DIRECTIVE 1:
In the passage on Coleridge's letter, where is the "another Grasmere" that Coleridge calls "quite another & yet essentially the same"?
DIRECTIVE 2:
Name every place that the quoted letter in the passage on Coleridge's letter mentions by name, listing each one once.

PASSAGE PROVIDED:
Mercy on me! from Grasmere and the Wordsworths, to London, to drinkings, talkings, discussings, vain & noisy Exhibition / thence another Grasmere (quite another & yet essentially the same) at Dunmow [with the Beaumonts] / again to London – & again a few happy days with you & Lady Beaumont / & whither then?

(CL ii 1122)

 

The ‘Transitions’ in the ‘state’ of Coleridge are as much subjective as spatial.  What distinguishes the city from the country, though, is its plurality of experience: the apparently single entity ‘London’ is immediately split into plural, and multiple, activities, ‘drinkings, talkings, discussings’ – which may then be gathered together under the single and showy rubric of an ‘Exhibition’ – while Grasmere is by contrast different on every visit ‘& yet’[14] always and forever itself, ‘essentially the same’.

RECORDED DATA:

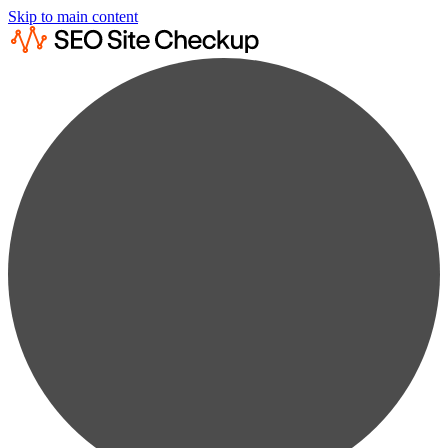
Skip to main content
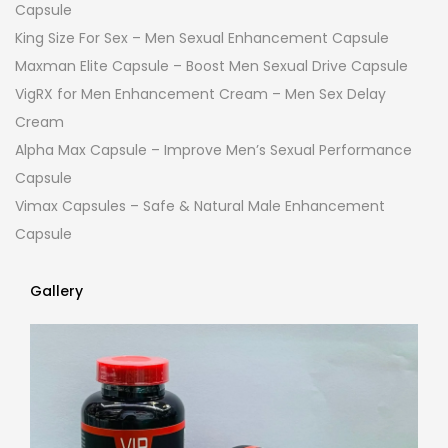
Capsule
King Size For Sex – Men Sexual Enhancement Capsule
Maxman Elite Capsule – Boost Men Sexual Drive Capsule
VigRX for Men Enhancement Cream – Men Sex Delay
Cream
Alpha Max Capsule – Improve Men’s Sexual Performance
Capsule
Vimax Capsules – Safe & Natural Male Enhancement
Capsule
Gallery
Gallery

--

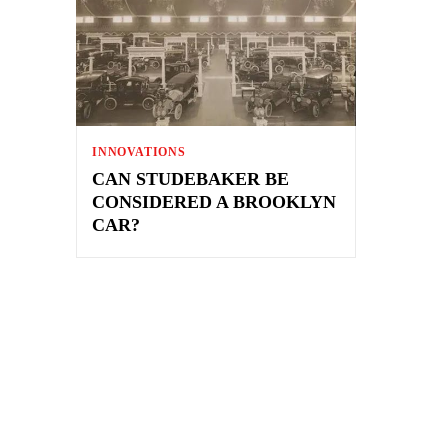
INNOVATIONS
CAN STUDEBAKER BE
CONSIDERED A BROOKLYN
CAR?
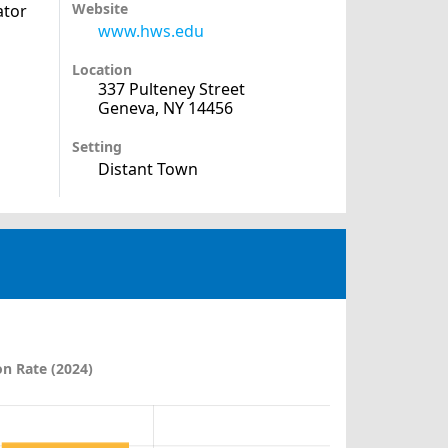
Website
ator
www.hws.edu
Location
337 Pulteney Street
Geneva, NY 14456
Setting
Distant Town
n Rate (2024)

ANSWER 1:
At Dunmow, with the Beaumonts.

ANSWER 2:
Grasmere, London, Dunmow